### What is expected
Go through the listing and pick out each line with the word "such" in it.

### Material for this task

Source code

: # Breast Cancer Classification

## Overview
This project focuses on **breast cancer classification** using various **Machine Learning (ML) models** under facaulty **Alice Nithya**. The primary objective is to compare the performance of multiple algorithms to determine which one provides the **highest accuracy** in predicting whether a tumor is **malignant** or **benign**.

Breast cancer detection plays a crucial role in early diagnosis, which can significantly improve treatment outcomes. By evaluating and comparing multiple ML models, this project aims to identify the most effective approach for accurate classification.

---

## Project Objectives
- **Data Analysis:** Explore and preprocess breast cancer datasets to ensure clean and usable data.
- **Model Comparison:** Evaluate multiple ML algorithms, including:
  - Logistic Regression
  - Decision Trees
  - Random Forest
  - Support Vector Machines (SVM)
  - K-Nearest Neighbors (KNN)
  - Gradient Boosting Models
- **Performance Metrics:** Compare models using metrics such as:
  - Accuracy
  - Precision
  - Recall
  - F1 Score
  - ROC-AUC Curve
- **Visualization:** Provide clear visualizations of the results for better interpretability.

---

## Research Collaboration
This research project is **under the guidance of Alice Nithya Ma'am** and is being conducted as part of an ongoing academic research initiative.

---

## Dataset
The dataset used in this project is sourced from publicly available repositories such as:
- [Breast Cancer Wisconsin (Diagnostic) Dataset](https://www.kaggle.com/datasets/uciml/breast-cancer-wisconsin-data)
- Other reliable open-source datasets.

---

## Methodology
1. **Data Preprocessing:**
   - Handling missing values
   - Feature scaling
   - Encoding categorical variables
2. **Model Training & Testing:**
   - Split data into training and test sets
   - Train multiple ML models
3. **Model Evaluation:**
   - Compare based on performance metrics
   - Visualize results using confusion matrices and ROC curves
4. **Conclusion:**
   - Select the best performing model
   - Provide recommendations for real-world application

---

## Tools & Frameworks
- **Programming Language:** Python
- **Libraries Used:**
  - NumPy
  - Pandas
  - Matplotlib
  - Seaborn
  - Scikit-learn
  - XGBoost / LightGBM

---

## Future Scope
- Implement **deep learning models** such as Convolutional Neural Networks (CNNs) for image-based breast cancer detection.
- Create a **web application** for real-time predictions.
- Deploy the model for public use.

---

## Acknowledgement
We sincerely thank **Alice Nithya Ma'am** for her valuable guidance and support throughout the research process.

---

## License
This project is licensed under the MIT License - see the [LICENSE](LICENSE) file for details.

### Response
- **Performance Metrics:** Compare models using metrics such as:
The dataset used in this project is sourced from publicly available repositories such as:
- Implement **deep learning models** such as Convolutional Neural Networks (CNNs) for image-based breast cancer detection.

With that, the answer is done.